Hay mucho ruido por ahí, mucho
chiste fácil, mucho archivo reenviado que enseguida hacemos nuestro y reenviamos.
Vivimos en medio de un montón de gente que se cree con opinión, que opina como
si de verdad enjuiciase lo que dice, que opina sin darse cuenta de que en
realidad están hablando otros por él.
Conversar es poco menos que
imposible porque la gente no está pendiente del otro, sino de lo que va a decir
cuando el otro se calle.
No se tiene a la conversación
como un método para experimentar lo que han experimentado los otros, sino para
enseñar, o, mejor, para convencer.
No se lee para aprender, sino
para reforzar lo que se ya se ha aprendido. No se escucha sino lo que nos
gusta. No se ve sino lo que nos reafirma en nuestras convicciones.
Como el dogma, la fe, es lo
único, las conversaciones son monólogos de dos personas que hablan en distintos
idiomas, o incluso de dos altavoces.
No hay intercambio de razones.
En ese medio ambiente, tan hostil
al verdadero enriquecimiento personal, siempre puedes contar con la reflexión. Pregúntate
por qué. Cuándo. Cómo. Quién. Qué consecuencias tendrá. Qué alternativas había.

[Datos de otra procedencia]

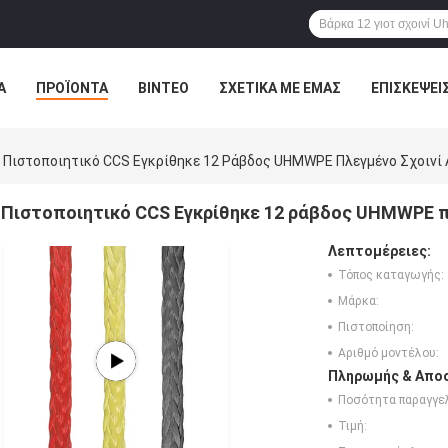
Α
ΠΡΟΪΌΝΤΑ
ΒΊΝΤΕΟ
ΣΧΕΤΙΚΆ ΜΕ ΕΜΆΣ
ΕΠΙΣΚΈΨΕΙ
ΤΕ ΜΑΖΊ ΜΑΣ
ΝΈΑ
ΌΛΕΣ ΟΙ ΠΕΡΙΠΤΏΣΕΙΣ
Πιστοποιητικό CCS Εγκρίθηκε 12 Ράβδος UHMWPE Πλεγμένο Σχοινί
Πιστοποιητικό CCS Εγκρίθηκε 12 ράβδος UHMWPE π
Λεπτομέρειες:
Τόπος καταγωγής:
Μάρκα:
Πιστοποίηση:
Αριθμό μοντέλου:
Πληρωμής & Αποσ
Ποσότητα παραγγελ
Τιμή:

Hazlo por ti mismo, ahondando en lo que no sabes (en lo que no sabes, insisto),
en lo que no tienes aprendido, y yendo más allá de lo dirías en la barra de un
bar o en una conversación con los amigos.
Algo te habrá pasado hoy. Algo habrás visto u oído. Mira
una fotografía y busca un detalle, o busca el detalle en un recuerdo. Oblígate,
reflexiona. Si no sabes de lo que escribir, ya tienes de lo que escribir.
Reflexiona y, luego, duda de lo que has aprendido.